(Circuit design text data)
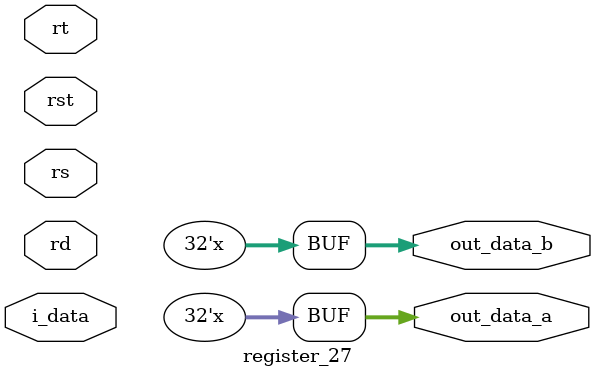
<source format=v>
`timescale 1ns / 1ps

module register_27(rst,rs,rt,rd,i_data,out_data_a,out_data_b);
input rst;
input [4:0]rs,rt,rd;
input [31:0] i_data;
output reg [31:0] out_data_a;
output reg [31:0] out_data_b;

reg [4:0]  reg_num;
reg [31:0] reg_data;

always @(*) begin
      if(rst) begin
            reg_num = 27;
      end
      else begin
          if(reg_num == rs)
               out_data_a <= reg_data;
          if(reg_num == rt)
               out_data_b <= reg_data;
          if(reg_num == rd)    
               reg_data <= i_data;
      end
      
end
endmodule

</source>
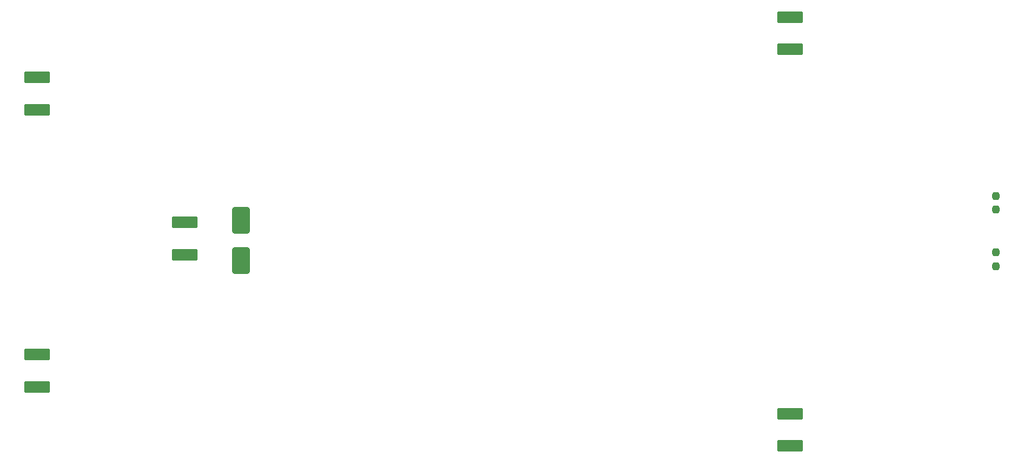
<source format=gbr>
%TF.GenerationSoftware,KiCad,Pcbnew,9.0.1*%
%TF.CreationDate,2025-10-25T17:54:32-05:00*%
%TF.ProjectId,MaxiCarrier,4d617869-4361-4727-9269-65722e6b6963,rev?*%
%TF.SameCoordinates,Original*%
%TF.FileFunction,Paste,Bot*%
%TF.FilePolarity,Positive*%
%FSLAX46Y46*%
G04 Gerber Fmt 4.6, Leading zero omitted, Abs format (unit mm)*
G04 Created by KiCad (PCBNEW 9.0.1) date 2025-10-25 17:54:32*
%MOMM*%
%LPD*%
G01*
G04 APERTURE LIST*
G04 Aperture macros list*
%AMRoundRect*
0 Rectangle with rounded corners*
0 $1 Rounding radius*
0 $2 $3 $4 $5 $6 $7 $8 $9 X,Y pos of 4 corners*
0 Add a 4 corners polygon primitive as box body*
4,1,4,$2,$3,$4,$5,$6,$7,$8,$9,$2,$3,0*
0 Add four circle primitives for the rounded corners*
1,1,$1+$1,$2,$3*
1,1,$1+$1,$4,$5*
1,1,$1+$1,$6,$7*
1,1,$1+$1,$8,$9*
0 Add four rect primitives between the rounded corners*
20,1,$1+$1,$2,$3,$4,$5,0*
20,1,$1+$1,$4,$5,$6,$7,0*
20,1,$1+$1,$6,$7,$8,$9,0*
20,1,$1+$1,$8,$9,$2,$3,0*%
G04 Aperture macros list end*
%ADD10RoundRect,0.250000X1.450000X-0.537500X1.450000X0.537500X-1.450000X0.537500X-1.450000X-0.537500X0*%
%ADD11RoundRect,0.237500X0.237500X-0.250000X0.237500X0.250000X-0.237500X0.250000X-0.237500X-0.250000X0*%
%ADD12RoundRect,0.237500X-0.237500X0.250000X-0.237500X-0.250000X0.237500X-0.250000X0.237500X0.250000X0*%
%ADD13RoundRect,0.250000X-0.900000X1.500000X-0.900000X-1.500000X0.900000X-1.500000X0.900000X1.500000X0*%
%ADD14RoundRect,0.250000X-1.450000X0.537500X-1.450000X-0.537500X1.450000X-0.537500X1.450000X0.537500X0*%
G04 APERTURE END LIST*
D10*
%TO.C,C5*%
X147500000Y-97750000D03*
X147500000Y-93475000D03*
%TD*%
D11*
%TO.C,R3*%
X174750000Y-66412500D03*
X174750000Y-64587500D03*
%TD*%
D12*
%TO.C,R4*%
X174750000Y-72087500D03*
X174750000Y-73912500D03*
%TD*%
D13*
%TO.C,D3*%
X74750000Y-67800000D03*
X74750000Y-73200000D03*
%TD*%
D10*
%TO.C,C2*%
X47750000Y-53137500D03*
X47750000Y-48862500D03*
%TD*%
D14*
%TO.C,C4*%
X147500000Y-40862500D03*
X147500000Y-45137500D03*
%TD*%
%TO.C,C3*%
X47750000Y-85612500D03*
X47750000Y-89887500D03*
%TD*%
%TO.C,C1*%
X67290452Y-68112500D03*
X67290452Y-72387500D03*
%TD*%
M02*

</source>
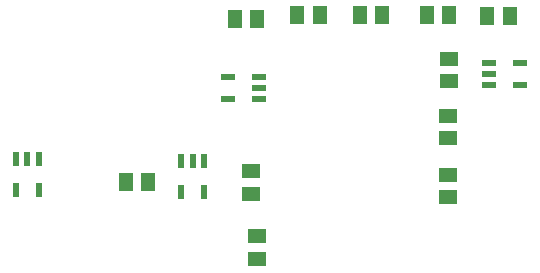
<source format=gbr>
G04 EAGLE Gerber RS-274X export*
G75*
%MOMM*%
%FSLAX34Y34*%
%LPD*%
%INSolderpaste Bottom*%
%IPPOS*%
%AMOC8*
5,1,8,0,0,1.08239X$1,22.5*%
G01*
%ADD10R,1.500000X1.300000*%
%ADD11R,1.300000X1.500000*%
%ADD12R,1.200000X0.550000*%
%ADD13R,0.550000X1.200000*%


D10*
X1103200Y178950D03*
X1103200Y159950D03*
X1103200Y229100D03*
X1103200Y210100D03*
D11*
X1136900Y313200D03*
X1155900Y313200D03*
D12*
X1138390Y254940D03*
X1138390Y264440D03*
X1138390Y273940D03*
X1164390Y273940D03*
X1164390Y254940D03*
D11*
X1085600Y314300D03*
X1104600Y314300D03*
X1029100Y314300D03*
X1048100Y314300D03*
D10*
X1104300Y277400D03*
X1104300Y258400D03*
D11*
X976100Y314300D03*
X995100Y314300D03*
D13*
X877900Y190400D03*
X887400Y190400D03*
X896900Y190400D03*
X896900Y164400D03*
X877900Y164400D03*
X737900Y192000D03*
X747400Y192000D03*
X756900Y192000D03*
X756900Y166000D03*
X737900Y166000D03*
D12*
X943600Y262100D03*
X943600Y252600D03*
X943600Y243100D03*
X917600Y243100D03*
X917600Y262100D03*
D10*
X936800Y182100D03*
X936800Y163100D03*
D11*
X849670Y172860D03*
X830670Y172860D03*
D10*
X941600Y107900D03*
X941600Y126900D03*
D11*
X942100Y310800D03*
X923100Y310800D03*
M02*

</source>
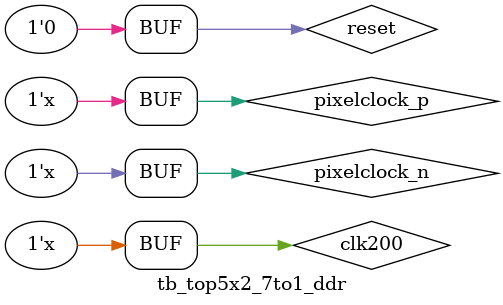
<source format=v>
`timescale 1 ps / 1ps

module tb_top5x2_7to1_ddr () ;

reg 		clk200 ;
wire 		pixelclock_n ;
reg 		pixelclock_p ;
wire		clkout1_p ;
wire 		clkout1_n ;
wire		clkout2_p ;
wire 		clkout2_n ;
reg 		reset ;
wire	[4:0]	dataout1_p ;
wire 	[4:0]	dataout1_n ;
wire	[4:0]	dataout2_p ;
wire 	[4:0]	dataout2_n ;
wire		match ;

initial clk200 = 0 ;
initial pixelclock_p = 0 ;

always #(2500) clk200 = ~clk200 ;

always #(3300) pixelclock_p = ~pixelclock_p ;
assign pixelclock_n = ~pixelclock_p ;

initial
begin
reset = 1'b1 ;
#150000
reset = 1'b0;
end

top5x2_7to1_ddr_tx tx(
	.freqgen_p			(pixelclock_p),  
	.freqgen_n			(pixelclock_n),
	.reset				(reset),
	.clkout1_p			(clkout1_p),  
	.clkout1_n			(clkout1_n),
	.dataout1_p			(dataout1_p), 
	.dataout1_n			(dataout1_n),
	.clkout2_p			(clkout2_p),  
	.clkout2_n			(clkout2_n),
	.dataout2_p			(dataout2_p), 
	.dataout2_n			(dataout2_n)) ;
                                        
top5x2_7to1_ddr_rx rx(                  
	.reset				(reset),
	.refclkin			(clk200),
	.clkin1_p                       (clkout1_p),
	.clkin1_n			(clkout1_n),	
	.datain1_p               	(dataout1_p),	
	.datain1_n			(dataout1_n),	
	.clkin2_p                	(clkout2_p),	
	.clkin2_n			(clkout2_n),	
	.datain2_p               	(dataout2_p),	
	.datain2_n			(dataout2_n),	
	.dummy	 			(match)) ;

endmodule



</source>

What is needed: After identifying the lines above that contain "wire", copy each one.

Written solution:
wire 		pixelclock_n ;
wire		clkout1_p ;
wire 		clkout1_n ;
wire		clkout2_p ;
wire 		clkout2_n ;
wire	[4:0]	dataout1_p ;
wire 	[4:0]	dataout1_n ;
wire	[4:0]	dataout2_p ;
wire 	[4:0]	dataout2_n ;
wire		match ;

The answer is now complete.